“Assuredly you shall attend it, my boy, as soon as your health will permit. I have no means of permanently assisting you; my stay in England is but short; I can only give you help for a time. But at the school you will learn to help yourself, and soon, I hope, be independent of any human aid. I should do you an injury, and not a kindness, were I to teach you to rest on others for those means of living which a brave and honest boy desires to earn for himself. Now let us go on to the comfortable lodging which I mentioned.”
Billy uttered an exclamation of childish delight, as though the word had called up before his mind’s eye a warm hearth, a blazing fire, and smoking viands on a table beside him.
They all now quitted the place, Neddy appearing if possible more happy than the delighted little child. But Billy was the last to leave the shed, in which he had passed so many days of suffering and want. He lingered for a moment at the door, and looked back with a pensive expression.
“You never wish to see that place again, I am sure?” cried Neddy.

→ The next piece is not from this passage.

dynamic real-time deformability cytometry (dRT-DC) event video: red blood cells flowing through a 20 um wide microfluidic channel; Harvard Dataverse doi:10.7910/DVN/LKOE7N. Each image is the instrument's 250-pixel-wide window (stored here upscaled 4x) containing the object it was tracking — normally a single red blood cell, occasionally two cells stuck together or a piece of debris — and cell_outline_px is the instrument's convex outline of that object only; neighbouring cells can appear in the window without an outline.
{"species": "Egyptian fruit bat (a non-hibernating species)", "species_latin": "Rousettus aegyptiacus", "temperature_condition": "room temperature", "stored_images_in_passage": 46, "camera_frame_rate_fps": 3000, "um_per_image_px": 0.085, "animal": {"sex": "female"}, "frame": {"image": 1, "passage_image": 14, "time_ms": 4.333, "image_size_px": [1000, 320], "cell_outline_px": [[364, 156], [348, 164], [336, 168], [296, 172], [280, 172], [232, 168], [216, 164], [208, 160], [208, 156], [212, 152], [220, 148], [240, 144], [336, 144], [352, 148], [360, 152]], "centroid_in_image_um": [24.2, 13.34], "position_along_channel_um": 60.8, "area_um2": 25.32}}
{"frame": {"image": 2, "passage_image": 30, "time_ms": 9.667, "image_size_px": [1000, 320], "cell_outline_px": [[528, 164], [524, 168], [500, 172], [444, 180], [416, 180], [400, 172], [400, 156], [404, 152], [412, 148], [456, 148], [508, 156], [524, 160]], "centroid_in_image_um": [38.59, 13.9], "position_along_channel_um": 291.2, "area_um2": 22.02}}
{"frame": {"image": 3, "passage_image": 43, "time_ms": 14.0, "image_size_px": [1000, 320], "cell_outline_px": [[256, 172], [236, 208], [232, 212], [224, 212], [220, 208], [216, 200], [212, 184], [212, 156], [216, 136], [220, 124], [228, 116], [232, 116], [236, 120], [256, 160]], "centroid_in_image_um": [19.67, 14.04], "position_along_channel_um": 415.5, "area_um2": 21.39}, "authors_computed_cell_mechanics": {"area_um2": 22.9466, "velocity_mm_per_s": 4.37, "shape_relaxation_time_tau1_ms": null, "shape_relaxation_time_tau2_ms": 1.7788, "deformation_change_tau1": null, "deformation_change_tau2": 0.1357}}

“No, not the place; but—but I should ha’ just liked a last peep of the pretty spotted rat who used to lead the old blind un by the stick!”
[ CHAPTER XII.]
A NEW ROAD TO FAME.
It may have been but my fancy,—it probably was so,—but it seemed to me that Oddity felt a good deal the departure of his little human friend. I thought that he missed the lame child who had taken such pleasure in watching him, and who had found beauties even in his ungainly figure and piebald skin. It certainly was not that he needed the crumbs which the half-starved little Billy had stinted himself to throw to him; but I suppose that it is possible even for rats to grow attached to such as show them confidence and kindness. I often rallied poor Oddity upon his melancholy after the boys had been taken away. Bright-eyes told him that he ought to have been a cat, to sit purring on a mat before the fire, and lick the hand of some old maiden lady, who would feed him with porridge and milk. I said that he should be kept in a gentleman’s house, with a bell round his neck, as rats sometimes are in Germany, to frighten their brethren away.
Oddity took all our taunts very quietly, nibbled his dinner in the warehouse, but spent most of his time in the shed; where, as he snuffed along the ground, and fumbled amongst the chipping and the straw, we used to say that he was searching for little lame Billy, whom he never would see any more.
Winter at length passed away. Down the roof of the shed, and through the hole in it, ran little streams of water from the melted snow. The west wind blew softly, bending the columns of smoke from the tall chimneys on shore, and the black funnels of the steamers that went snorting and puffing down the river.
On one of the first mild days we found poor old Furry dead in the warehouse. Life had long been a burden to him, which his unhappy temper rendered yet more galling.